In Baden-Württemberg hatte Tübingens Oberbürgermeister Boris Palmer (Grüne) im vergangenen Jahr Briefe an Grundstückseigentümer verschickt, die er zum Verkauf ihrer Flächen zwingen wollte, wenn sie diese nicht bebauen. Er stützte sich dabei auf Paragraf 176 des Baugesetzbuches, der ein Baugebot formuliert. Komme ein Eigentümer dem nicht nach, könne ein Enteignungsverfahren eingeleitet werden, hieß es in Tübingen.

Auch der Grünen-Bundesvorsitzende Robert Habeck hält Enteignungen prinzipiell für denkbar. Wenn etwa Eigentümer brachliegender Grundstücke weder bauen noch an die Stadt verkaufen wollten, müsse notfalls die Enteignung folgen, sagte er im vergangenen April der "Welt am Sonntag".

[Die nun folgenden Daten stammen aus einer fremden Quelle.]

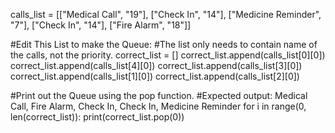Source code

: calls_list = [["Medical Call", "19"], ["Check In", 
"14"], ["Medicine Reminder", "7"], ["Check In", "14"], ["Fire Alarm", "18"]]

#Edit This List to make the Queue:
#The list only needs to contain name of the calls, not the priority.
correct_list = []
correct_list.append(calls_list[0][0])
correct_list.append(calls_list[4][0])
correct_list.append(calls_list[3][0])
correct_list.append(calls_list[1][0])
correct_list.append(calls_list[2][0])

#Print out the Queue using the pop function.
#Expected output: Medical Call, Fire Alarm, Check In, Check In, Medicine Reminder
for i in range(0, len(correct_list)):
    print(correct_list.pop(0))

In Niedersachsen will Bauminister Olaf Lies (SPD) dagegen mit einer landeseigenen Wohnungsbaugesellschaft dafür sorgen, dass das Wohnen bezahlbar bleibt - trotz Skepsis beim Koalitionspartner CDU. "Jede Wohnung mehr, die unsere Partner bauen, ist gut. Aber am Ende wird das aus meiner Sicht nicht ausreichen", sagte Lies am Montag in Hannover. "Wir werden uns jetzt bis zum Sommer Gedanken machen müssen, wie eine Struktur aussehen kann, welche rechtlichen Möglichkeiten da sind." Dann komme es darauf an, ob es innerhalb der Landesregierung eine Mehrheit für eine Wohnungsbaugesellschaft gebe.